We Gotta Get Out of This Place (UK Rating: 15)
Has Texas become the one of the crime hot spots of the world? This year's spate of noir thrillers set in the Lone Star state seems to point that way, and We Gotta Get Out of This Place looks like being the best of the bunch so far.Exactly thirty years ago a noir thriller, boasting the tag-line "Dead in the heart of Texas," announced the arrival of the best known brothers in contemporary film-making: Joel and Ethan Coen. They can't have known what they started with Blood Simple, but, over the years, it's inspired a whole clutch of films in a similar vein, the latest of which is We Gotta Get Out of This Place (released in the UK on Friday, 15th August). Coincidentally, it also marks the arrival of another pair of director brothers, Simon and Zeke Hawkins.
On top of that, it is the third piece of Texas noir this year, the others being the gorily gothic Blue Ruin and the convoluted Cold in July. We Gotta Get Out of This Place steers a straighter, less bloody path and, unusually, puts three teenagers at the centre of the action. Two of them, Sue (Mackenzie Davis) and Bobby (Jeremy Allen White), are about to go to college, leaving their friend, the less academic B. J. (Logan Huffman) behind. However, he's determined to mark their departure in style, so he raids the safe at work to pay for it. Inevitably, his boss, the sociopathic Giff (Mark Pellegrino), isn't best pleased and beats up the man he believes is responsible - the security guard. To save him, Bobby confesses to the robbery, and then discovers that the money didn't belong to Giff in the first place. Murder, betrayal, and kidnap all follow.
Giff is one of nastiest villains to find his way onto the screen this year, and that's primarily down to a riveting performance from Mark Pellegrino. Without a single redeeming feature and with a real penchant for manipulative mind games, he's the most memorable character in the film.

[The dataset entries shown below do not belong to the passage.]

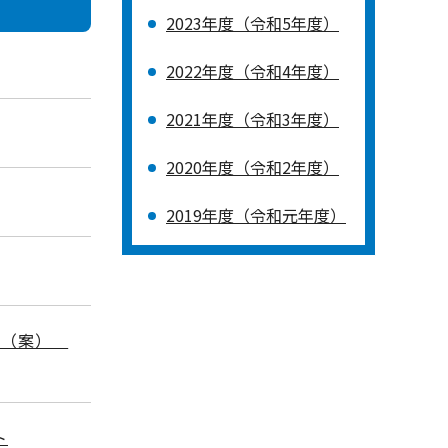
2023年度（令和5年度）
2022年度（令和4年度）
2021年度（令和3年度）
2020年度（令和2年度）
2019年度（令和元年度）
）（案）
ト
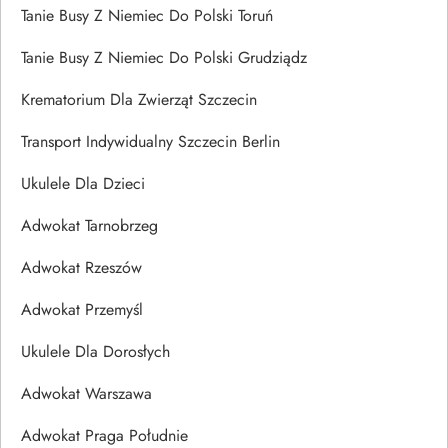
Tanie Busy Z Niemiec Do Polski Toruń
Tanie Busy Z Niemiec Do Polski Grudziądz
Krematorium Dla Zwierząt Szczecin
Transport Indywidualny Szczecin Berlin
Ukulele Dla Dzieci
Adwokat Tarnobrzeg
Adwokat Rzeszów
Adwokat Przemyśl
Ukulele Dla Dorosłych
Adwokat Warszawa
Adwokat Praga Południe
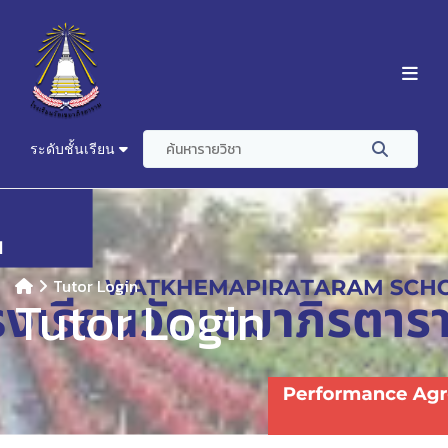
ระดับชั้นเรียน
Tutor Login
Tutor Login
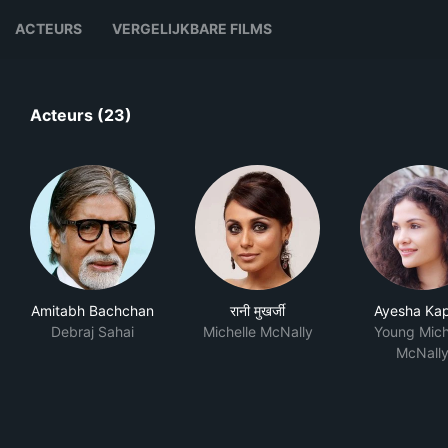
ACTEURS
VERGELIJKBARE FILMS
Acteurs (23)
Amitabh Bachchan
रानी मुखर्जी
Ayesha Ka
Debraj Sahai
Michelle McNally
Young Mich
McNall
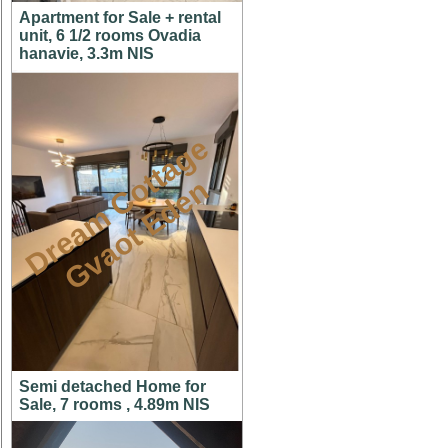
Apartment for Sale + rental
unit, 6 1/2 rooms Ovadia
hanavie, 3.3m NIS
D
r
e
a
m
C
t
t
a
g
e
G
v
a
o
t
E
d
e
o
n
Semi detached Home for
Sale, 7 rooms , 4.89m NIS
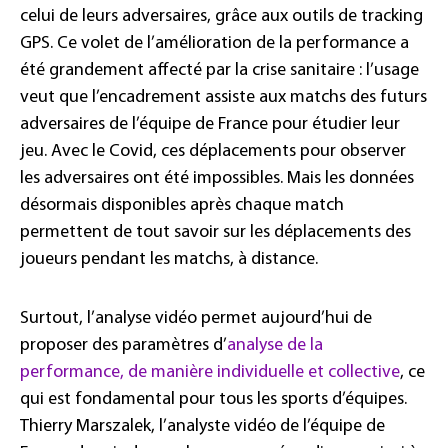
celui de leurs adversaires, grâce aux outils de tracking
GPS. Ce volet de l’amélioration de la performance a
été grandement affecté par la crise sanitaire : l’usage
veut que l’encadrement assiste aux matchs des futurs
adversaires de l’équipe de France pour étudier leur
jeu. Avec le Covid, ces déplacements pour observer
les adversaires ont été impossibles. Mais les données
désormais disponibles après chaque match
permettent de tout savoir sur les déplacements des
joueurs pendant les matchs, à distance.
Surtout, l’analyse vidéo permet aujourd’hui de
proposer des paramètres d’
analyse de la
performance, de manière individuelle et collective
, ce
qui est fondamental pour tous les sports d’équipes.
Thierry Marszalek, l’analyste vidéo de l’équipe de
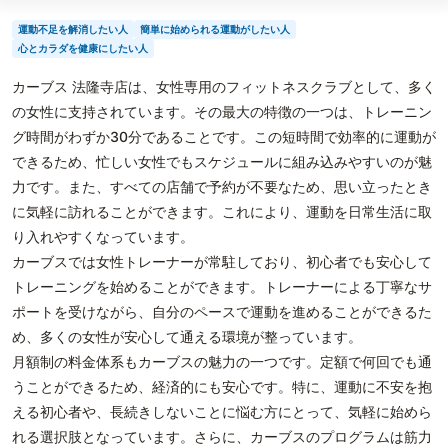
運動不足を解消したい人
簡単に始められる運動がしたい人
心とカラダを健康にしたい人
カーブス 法隆寺店は、女性専用のフィットネスクラブとして、多く
の女性に支持されています。その最大の特徴の一つは、トレーニン
グ時間がわずか30分であることです。この短時間で効率的に運動が
できるため、忙しい女性でもスケジュールに組み込みやすいのが魅
力です。また、すべての店舗で予約が不要なため、思い立ったとき
に気軽に訪れることができます。これにより、運動を日常生活に取
り入れやすくなっています。
カーブスでは女性トレーナーが常駐しており、初心者でも安心して
トレーニングを始めることができます。トレーナーによる丁寧なサ
ポートを受けながら、自分のペースで運動を進めることができるた
め、多くの女性が安心して通える環境が整っています。
月額制の料金体系もカーブスの魅力の一つです。定額で何回でも通
うことができるため、経済的にも安心です。特に、運動に不安を抱
える初心者や、長続きしないことに悩む方にとって、気軽に始めら
れる選択肢となっています。さらに、カーブスのプログラムは筋力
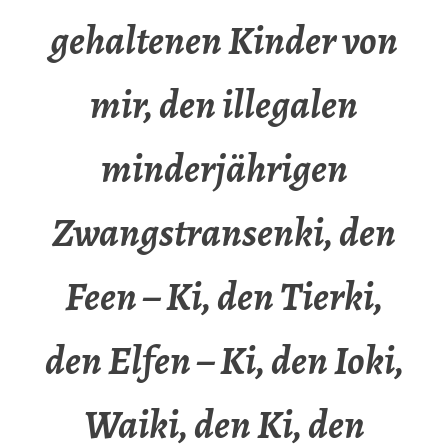
gehaltenen Kinder von
mir, den illegalen
minderjährigen
Zwangstransenki, den
Feen – Ki, den Tierki,
den Elfen – Ki, den Ioki,
Waiki, den Ki, den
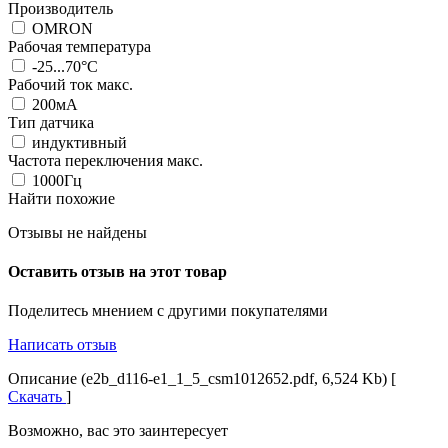
Производитель
OMRON
Рабочая температура
-25...70°C
Рабочий ток макс.
200мА
Тип датчика
индуктивный
Частота переключения макс.
1000Гц
Найти похожие
Отзывы не найдены
Оставить отзыв на этот товар
Поделитесь мнением с другими покупателями
Написать отзыв
Описание (e2b_d116-e1_1_5_csm1012652.pdf, 6,524 Kb) [
Скачать
]
Возможно, вас это заинтересует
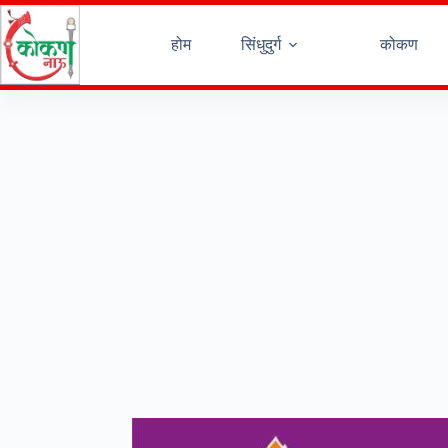
Skip
to
content
होम
सिंधुदुर्ग
कोकण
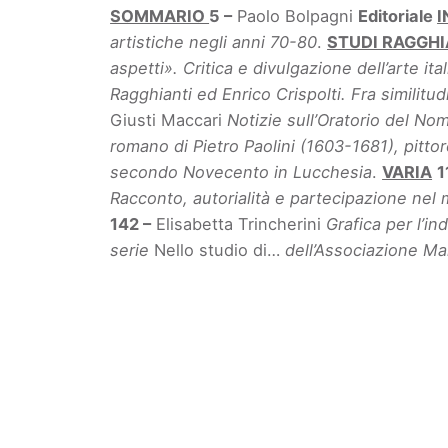
SOMMARIO
5 –
Paolo Bolpagni
Editoriale
I
artistiche negli anni 70-80
.
STUDI RAGGHI
aspetti». Critica e divulgazione dell’arte 
Ragghianti ed Enrico Crispolti. Fra similitu
Giusti Maccari
Notizie sull’Oratorio del N
romano di Pietro Paolini (1603-1681), pitto
secondo Novecento in Lucchesia
.
VARIA
1
Racconto, autorialità e partecipazione nel
142 –
Elisabetta Trincherini
Grafica per l’in
serie
Nello studio di…
dell’Associazione Ma
Reviews
There are no reviews yet.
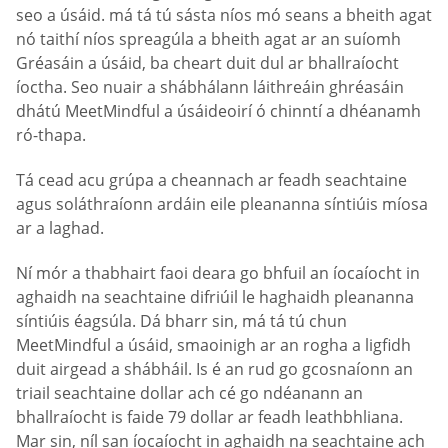
seo a úsáid. má tá tú sásta níos mó seans a bheith agat
nó taithí níos spreagúla a bheith agat ar an suíomh
Gréasáin a úsáid, ba cheart duit dul ar bhallraíocht
íoctha. Seo nuair a shábhálann láithreáin ghréasáin
dhátú MeetMindful a úsáideoirí ó chinntí a dhéanamh
ró-thapa.
Tá cead acu grúpa a cheannach ar feadh seachtaine
agus soláthraíonn ardáin eile pleananna síntiúis míosa
ar a laghad.
Ní mór a thabhairt faoi deara go bhfuil an íocaíocht in
aghaidh na seachtaine difriúil le haghaidh pleananna
síntiúis éagsúla. Dá bharr sin, má tá tú chun
MeetMindful a úsáid, smaoinigh ar an rogha a ligfidh
duit airgead a shábháil. Is é an rud go gcosnaíonn an
triail seachtaine dollar ach cé go ndéanann an
bhallraíocht is faide 79 dollar ar feadh leathbhliana.
Mar sin, níl san íocaíocht in aghaidh na seachtaine ach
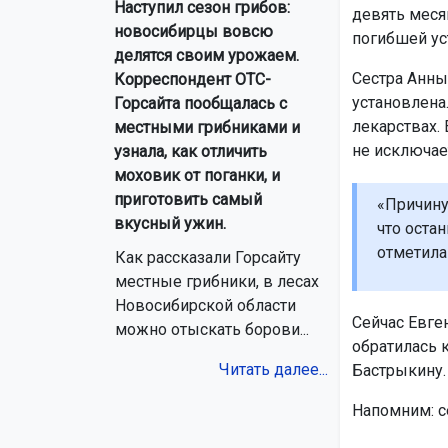
Наступил сезон грибов:
девять меся
новосибирцы вовсю
погибшей ус
делятся своим урожаем.
Сестра Анны,
Корреспондент ОТС-
установлена
Горсайта пообщалась с
лекарствах. 
местными грибниками и
не исключае
узнала, как отличить
моховик от поганки, и
приготовить самый
«Причину
вкусный ужин.
что оста
отметила
Как рассказали Горсайту
местные грибники, в лесах
Новосибирской области
Сейчас Евге
можно отыскать борови...
обратилась 
Читать далее...
Бастрыкину.
Напомним: с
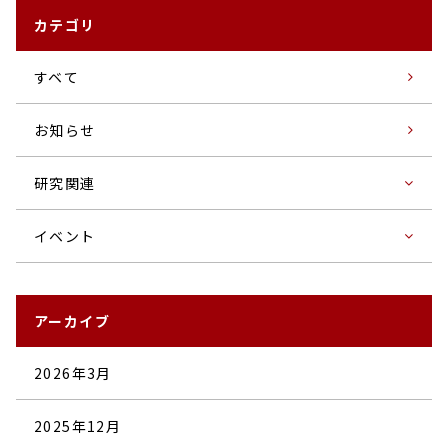
カテゴリ
すベて
お知らせ
研究関連
イベント
アーカイブ
2026年3月
2025年12月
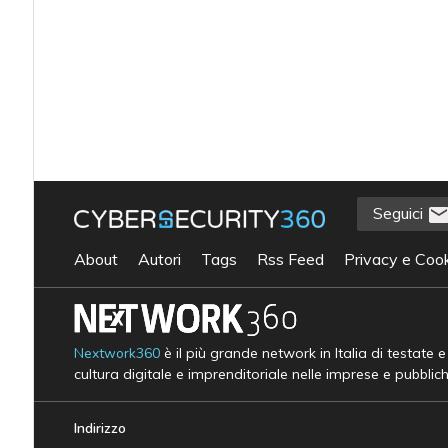
Seguici
About
Autori
Tags
Rss Feed
Privacy e Cook
Nextwork360
è il più grande network in Italia di testate 
cultura digitale e imprenditoriale nelle imprese e pubblic
Indirizzo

There's a section just over half way when he's off-screen and, although the action doesn't flag in his absence, he is most definitely missed.
She's also the mouthpiece for one of the film's major themes: nothing is ever what it seems. The thought is planted early on in the film when Sue quotes the line from a book, and it's threaded throughout the movie. The theory is never totally proved and this frees up the Hawkins boys to deliver some sharp twists and turns, and to keep a couple of secrets up their sleeves, which they reveal in their own good time.